Et si vous vous retrouviez à occuper votre emploi idéal et que vous ressentiez le désespoir de ne pas pouvoir vous exprimer pleinement ?
L’une des idées reçues du XXe siècle est qu’avec un peu d’introspection, de perspicacité et de connaissance du marché du travail, il est possible de trouver l’emploi idéal, celui qui correspond parfaitement à ses intérêts et à ses talents. On nous encourage à croire qu’un travail soigneusement choisi peut procurer de riches récompenses au-delà de l’argent pour satisfaire notre âme. C’est une affirmation ambitieuse mais superficielle.
Je parie que beaucoup d'entre nous, à un moment ou à un autre, ont nourri le rêve de devenir musicien professionnel, peut-être une rock star jouant devant un public en délire dans des théâtres ou même des stades. Ou un musicien classique qui enchante les connaisseurs avec des performances fulgurantes. Ou, si vous ne vous souciez pas d'être payé, un musicien de jazz qui tisse sa magie dans des sous-sols sombres.
Lorsque nous réfléchissons à notre possible identité professionnelle, je parie que la plupart d’entre nous n’envisagent pas de devenir un ouvrier qualifié. Dictionnaire Oxford English Shorter définit un compagnon de diverses manières : une personne « qui, après avoir effectué un apprentissage, est qualifiée pour travailler dans un art, un artisanat ou un métier pour un salaire journalier ou comme assistant ou employé d’un autre ; une personne qui n’est pas un maître dans son métier ».
Cette même question est abordée dans Suite Compagnon, un album australien exceptionnel et original du saxophoniste (de jazz) Andrew Robertson avec son big band de 18 musiciens et son quatuor à cordes. Ce musicien de Sydney très réputé a fait du développement de sa carrière un art. L'album, qui est « semi-autobiographique », explore la vie d'un musicien en activité. Il s'ouvre avec Souffler – décrivant l’excitation et l’inspiration initiales suscitées par l’expérience du son d’un grand groupe qui attire un jeune vers une carrière musicale.
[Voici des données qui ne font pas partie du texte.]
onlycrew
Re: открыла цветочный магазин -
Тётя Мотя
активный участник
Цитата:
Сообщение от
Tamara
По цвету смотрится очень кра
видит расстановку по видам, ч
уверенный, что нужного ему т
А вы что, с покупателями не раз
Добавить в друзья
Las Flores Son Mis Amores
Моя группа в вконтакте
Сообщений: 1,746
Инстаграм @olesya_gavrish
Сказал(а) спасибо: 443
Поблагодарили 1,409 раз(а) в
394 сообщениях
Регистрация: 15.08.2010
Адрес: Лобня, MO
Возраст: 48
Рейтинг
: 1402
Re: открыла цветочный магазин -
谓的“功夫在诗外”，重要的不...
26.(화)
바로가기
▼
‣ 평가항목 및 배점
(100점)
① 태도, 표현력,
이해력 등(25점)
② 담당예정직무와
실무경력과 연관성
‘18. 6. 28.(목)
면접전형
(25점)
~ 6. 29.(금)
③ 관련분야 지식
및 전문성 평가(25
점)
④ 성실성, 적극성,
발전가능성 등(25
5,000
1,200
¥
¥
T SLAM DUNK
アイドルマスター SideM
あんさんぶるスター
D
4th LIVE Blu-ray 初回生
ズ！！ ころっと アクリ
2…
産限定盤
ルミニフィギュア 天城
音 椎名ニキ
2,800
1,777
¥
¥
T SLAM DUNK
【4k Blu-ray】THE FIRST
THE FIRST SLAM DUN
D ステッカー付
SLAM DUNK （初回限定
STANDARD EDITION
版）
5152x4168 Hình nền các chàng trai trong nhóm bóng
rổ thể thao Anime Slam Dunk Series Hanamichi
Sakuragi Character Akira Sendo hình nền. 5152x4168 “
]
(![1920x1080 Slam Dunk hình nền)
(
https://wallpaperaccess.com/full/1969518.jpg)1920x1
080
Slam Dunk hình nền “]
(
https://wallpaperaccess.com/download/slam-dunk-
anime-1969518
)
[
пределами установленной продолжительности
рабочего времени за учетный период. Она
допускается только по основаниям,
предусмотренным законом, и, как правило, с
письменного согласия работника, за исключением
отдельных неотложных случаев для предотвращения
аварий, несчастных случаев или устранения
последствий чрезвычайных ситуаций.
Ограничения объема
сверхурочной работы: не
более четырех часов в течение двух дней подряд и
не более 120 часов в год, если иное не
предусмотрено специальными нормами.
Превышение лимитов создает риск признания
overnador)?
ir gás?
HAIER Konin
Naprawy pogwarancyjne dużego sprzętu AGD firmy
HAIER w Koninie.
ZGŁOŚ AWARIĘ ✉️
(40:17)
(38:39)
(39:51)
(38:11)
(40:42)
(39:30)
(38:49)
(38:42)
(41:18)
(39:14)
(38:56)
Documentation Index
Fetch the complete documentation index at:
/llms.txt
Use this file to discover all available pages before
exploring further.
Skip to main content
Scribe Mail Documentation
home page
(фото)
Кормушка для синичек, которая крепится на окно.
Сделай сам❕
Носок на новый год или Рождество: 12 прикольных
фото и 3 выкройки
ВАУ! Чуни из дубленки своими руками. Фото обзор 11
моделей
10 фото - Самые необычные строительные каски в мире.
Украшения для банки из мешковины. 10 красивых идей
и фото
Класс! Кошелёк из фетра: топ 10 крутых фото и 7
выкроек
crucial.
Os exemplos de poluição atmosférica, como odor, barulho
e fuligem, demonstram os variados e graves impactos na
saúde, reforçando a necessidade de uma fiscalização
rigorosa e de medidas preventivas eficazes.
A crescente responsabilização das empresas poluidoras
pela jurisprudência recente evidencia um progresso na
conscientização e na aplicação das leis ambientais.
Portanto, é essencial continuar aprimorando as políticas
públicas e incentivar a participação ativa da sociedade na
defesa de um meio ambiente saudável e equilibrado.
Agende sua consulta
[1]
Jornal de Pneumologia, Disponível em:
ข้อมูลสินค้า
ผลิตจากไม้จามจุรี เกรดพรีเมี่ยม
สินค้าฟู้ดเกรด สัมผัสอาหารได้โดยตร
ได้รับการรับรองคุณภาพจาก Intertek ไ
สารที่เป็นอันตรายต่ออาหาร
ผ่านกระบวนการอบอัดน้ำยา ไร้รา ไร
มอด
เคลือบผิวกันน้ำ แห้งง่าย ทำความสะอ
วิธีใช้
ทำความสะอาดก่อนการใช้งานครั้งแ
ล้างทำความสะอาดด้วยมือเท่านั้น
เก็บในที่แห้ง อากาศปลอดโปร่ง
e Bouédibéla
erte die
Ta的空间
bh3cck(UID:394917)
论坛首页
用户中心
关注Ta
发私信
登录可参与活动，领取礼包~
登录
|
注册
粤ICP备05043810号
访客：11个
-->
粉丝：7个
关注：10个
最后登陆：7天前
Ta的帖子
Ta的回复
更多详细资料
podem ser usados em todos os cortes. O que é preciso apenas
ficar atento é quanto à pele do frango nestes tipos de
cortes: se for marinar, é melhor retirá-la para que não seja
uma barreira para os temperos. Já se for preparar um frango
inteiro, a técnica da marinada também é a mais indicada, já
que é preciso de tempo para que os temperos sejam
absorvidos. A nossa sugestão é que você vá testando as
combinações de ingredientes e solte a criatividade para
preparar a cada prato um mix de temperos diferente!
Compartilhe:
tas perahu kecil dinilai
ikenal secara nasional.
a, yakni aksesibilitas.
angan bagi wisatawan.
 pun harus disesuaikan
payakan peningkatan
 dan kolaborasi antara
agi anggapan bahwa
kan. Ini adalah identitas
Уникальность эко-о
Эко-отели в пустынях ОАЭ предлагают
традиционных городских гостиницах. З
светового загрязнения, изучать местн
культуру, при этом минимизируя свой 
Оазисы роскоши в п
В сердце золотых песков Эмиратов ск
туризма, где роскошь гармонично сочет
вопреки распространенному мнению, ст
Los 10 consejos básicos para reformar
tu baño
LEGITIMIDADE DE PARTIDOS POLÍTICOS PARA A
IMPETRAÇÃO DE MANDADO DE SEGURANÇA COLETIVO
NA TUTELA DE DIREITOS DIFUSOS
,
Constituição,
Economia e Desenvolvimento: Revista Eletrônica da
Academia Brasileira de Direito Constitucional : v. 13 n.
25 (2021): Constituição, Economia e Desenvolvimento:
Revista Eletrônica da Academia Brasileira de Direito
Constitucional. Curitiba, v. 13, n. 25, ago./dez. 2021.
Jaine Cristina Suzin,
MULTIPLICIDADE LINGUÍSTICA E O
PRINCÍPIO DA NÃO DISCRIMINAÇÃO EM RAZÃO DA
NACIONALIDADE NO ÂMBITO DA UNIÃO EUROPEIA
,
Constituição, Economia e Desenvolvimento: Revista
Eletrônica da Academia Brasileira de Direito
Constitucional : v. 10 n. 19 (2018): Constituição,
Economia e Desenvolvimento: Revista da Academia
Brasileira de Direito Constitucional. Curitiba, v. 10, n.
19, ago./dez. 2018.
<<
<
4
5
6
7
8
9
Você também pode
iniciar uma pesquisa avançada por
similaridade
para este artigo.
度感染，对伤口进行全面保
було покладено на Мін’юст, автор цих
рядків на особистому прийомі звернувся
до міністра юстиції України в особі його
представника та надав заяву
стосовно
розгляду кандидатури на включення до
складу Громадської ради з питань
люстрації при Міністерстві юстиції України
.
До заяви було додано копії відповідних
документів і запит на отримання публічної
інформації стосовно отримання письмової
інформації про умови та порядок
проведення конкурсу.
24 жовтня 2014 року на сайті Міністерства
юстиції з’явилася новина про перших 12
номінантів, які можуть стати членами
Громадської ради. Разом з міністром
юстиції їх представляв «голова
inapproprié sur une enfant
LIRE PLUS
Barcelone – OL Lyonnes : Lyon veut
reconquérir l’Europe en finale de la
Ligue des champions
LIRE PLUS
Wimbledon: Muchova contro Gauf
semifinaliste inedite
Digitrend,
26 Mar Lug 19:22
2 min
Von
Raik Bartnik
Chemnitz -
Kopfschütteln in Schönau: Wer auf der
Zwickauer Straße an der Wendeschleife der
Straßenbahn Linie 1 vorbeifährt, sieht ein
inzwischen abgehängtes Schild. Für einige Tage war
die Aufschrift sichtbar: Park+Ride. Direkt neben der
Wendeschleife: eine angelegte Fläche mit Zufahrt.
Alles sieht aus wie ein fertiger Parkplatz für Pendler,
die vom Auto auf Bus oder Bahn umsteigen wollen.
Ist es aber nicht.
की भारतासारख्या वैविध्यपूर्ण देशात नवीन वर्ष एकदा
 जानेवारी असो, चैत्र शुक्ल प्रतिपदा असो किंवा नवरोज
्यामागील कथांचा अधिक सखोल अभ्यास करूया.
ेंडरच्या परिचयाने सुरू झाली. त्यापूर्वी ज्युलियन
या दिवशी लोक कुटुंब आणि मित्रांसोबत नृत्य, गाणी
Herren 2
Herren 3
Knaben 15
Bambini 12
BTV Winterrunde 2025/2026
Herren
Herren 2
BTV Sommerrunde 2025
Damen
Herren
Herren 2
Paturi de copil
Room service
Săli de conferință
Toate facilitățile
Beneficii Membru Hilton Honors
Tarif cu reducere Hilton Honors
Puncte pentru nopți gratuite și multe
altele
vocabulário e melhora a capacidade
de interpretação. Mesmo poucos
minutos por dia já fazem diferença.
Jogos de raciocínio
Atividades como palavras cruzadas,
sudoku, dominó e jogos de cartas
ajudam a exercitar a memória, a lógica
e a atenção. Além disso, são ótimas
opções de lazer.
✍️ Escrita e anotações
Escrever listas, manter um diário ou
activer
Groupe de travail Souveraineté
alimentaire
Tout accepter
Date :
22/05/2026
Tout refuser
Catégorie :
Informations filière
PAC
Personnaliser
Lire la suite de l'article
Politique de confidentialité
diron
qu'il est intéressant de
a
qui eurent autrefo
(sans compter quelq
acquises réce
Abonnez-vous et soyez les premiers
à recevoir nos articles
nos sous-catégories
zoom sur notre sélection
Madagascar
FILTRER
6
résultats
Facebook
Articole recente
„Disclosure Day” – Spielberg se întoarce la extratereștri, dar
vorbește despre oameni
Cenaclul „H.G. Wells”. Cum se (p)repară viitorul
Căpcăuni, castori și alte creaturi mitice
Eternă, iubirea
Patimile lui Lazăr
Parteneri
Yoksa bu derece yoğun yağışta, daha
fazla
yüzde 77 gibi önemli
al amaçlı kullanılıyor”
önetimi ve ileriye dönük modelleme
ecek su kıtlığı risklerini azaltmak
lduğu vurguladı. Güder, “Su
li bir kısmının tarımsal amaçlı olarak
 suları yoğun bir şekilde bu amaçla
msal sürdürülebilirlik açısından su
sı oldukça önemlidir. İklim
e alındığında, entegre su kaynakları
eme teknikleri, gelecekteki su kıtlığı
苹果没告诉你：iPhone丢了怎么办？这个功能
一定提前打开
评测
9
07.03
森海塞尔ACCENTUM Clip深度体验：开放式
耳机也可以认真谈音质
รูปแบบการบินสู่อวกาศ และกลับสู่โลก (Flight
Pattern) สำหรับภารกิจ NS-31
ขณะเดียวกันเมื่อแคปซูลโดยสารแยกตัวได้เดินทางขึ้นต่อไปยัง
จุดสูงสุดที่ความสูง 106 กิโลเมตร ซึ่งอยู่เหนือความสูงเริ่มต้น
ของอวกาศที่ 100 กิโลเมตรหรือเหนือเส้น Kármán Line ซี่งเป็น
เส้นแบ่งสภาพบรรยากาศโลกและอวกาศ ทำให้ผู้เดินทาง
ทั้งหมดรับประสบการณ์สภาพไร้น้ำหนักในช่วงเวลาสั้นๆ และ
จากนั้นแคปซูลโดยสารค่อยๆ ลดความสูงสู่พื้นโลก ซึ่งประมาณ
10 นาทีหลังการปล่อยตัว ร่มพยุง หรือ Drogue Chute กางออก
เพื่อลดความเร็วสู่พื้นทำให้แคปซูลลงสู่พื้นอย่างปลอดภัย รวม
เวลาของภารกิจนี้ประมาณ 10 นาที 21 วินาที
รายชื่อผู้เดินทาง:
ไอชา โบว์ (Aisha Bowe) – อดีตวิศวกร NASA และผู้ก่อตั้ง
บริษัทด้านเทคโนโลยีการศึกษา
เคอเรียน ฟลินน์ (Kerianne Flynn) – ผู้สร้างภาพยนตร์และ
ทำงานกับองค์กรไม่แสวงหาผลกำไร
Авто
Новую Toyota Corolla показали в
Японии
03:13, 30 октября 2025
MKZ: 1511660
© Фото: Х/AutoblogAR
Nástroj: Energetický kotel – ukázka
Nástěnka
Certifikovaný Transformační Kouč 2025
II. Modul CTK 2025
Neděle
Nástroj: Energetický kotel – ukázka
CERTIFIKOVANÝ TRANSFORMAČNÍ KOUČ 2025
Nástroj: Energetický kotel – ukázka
Le morceau suivant, Balladeur, décrit le musicien qui acquiert ses compétences et devient accepté par ses pairs.
La piste suivante est Tourmenter, où le musicien se demande s'il peut faire plus que soutenir « l'artiste vendeur de billets » qui interprète le travail des autres, et comment on peut équilibrer le fait de gagner sa vie avec la création d'une musique significative qui « nourrit l'âme artistique ».
La puissance de cette nouvelle œuvre dépasse les limites des musiciens professionnels. Elle évoque le conflit auquel sont confrontés nombre d’entre nous, qui sommes très compétents et peut-être même bien rémunérés pour ce que nous faisons, mais qui sommes incapables de nous débarrasser de ce sentiment lancinant de vide, de cette peur que ce que nous avons soit tout ce que nous avons – et que ce ne soit pas suffisant.
Cette peur naît du besoin fondamental de l’être humain de laisser sa marque, de trouver sa place dans le monde et d’exprimer ce qu’il y a en lui. Bien que cela puisse ressembler à une crise de la quarantaine, les chercheurs ont identifié une crise du quart de vie qui s’apparente à une quête de sens et de dépassement de soi. On dit qu’elle survient vers la fin de la vingtaine, lorsque l’on est censé avoir cinq à dix ans (ou plus) dans notre parcours professionnel préféré, mais que l’on ne le ressent pas.